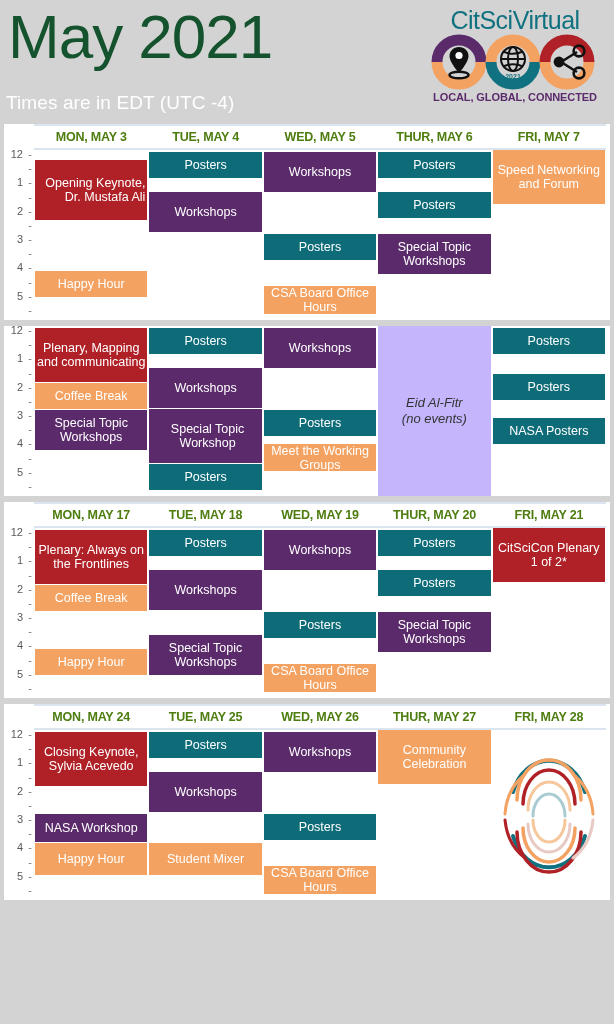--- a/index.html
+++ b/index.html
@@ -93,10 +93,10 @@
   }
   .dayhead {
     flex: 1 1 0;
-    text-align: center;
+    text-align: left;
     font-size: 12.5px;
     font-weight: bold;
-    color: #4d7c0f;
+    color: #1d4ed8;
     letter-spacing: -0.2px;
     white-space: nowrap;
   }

■ **WHAT TO WORK ON**:
Copy out the whole listing exactly. Skip its pictures.

■ **REPLY TO THE TASK**:
--- a/index.html
+++ b/index.html
@@ -93,10 +93,10 @@
   }
   .dayhead {
     flex: 1 1 0;
-    text-align: center;
+    text-align: left;
     font-size: 12.5px;
     font-weight: bold;
-    color: #4d7c0f;
+    color: #1d4ed8;
     letter-spacing: -0.2px;
     white-space: nowrap;
   }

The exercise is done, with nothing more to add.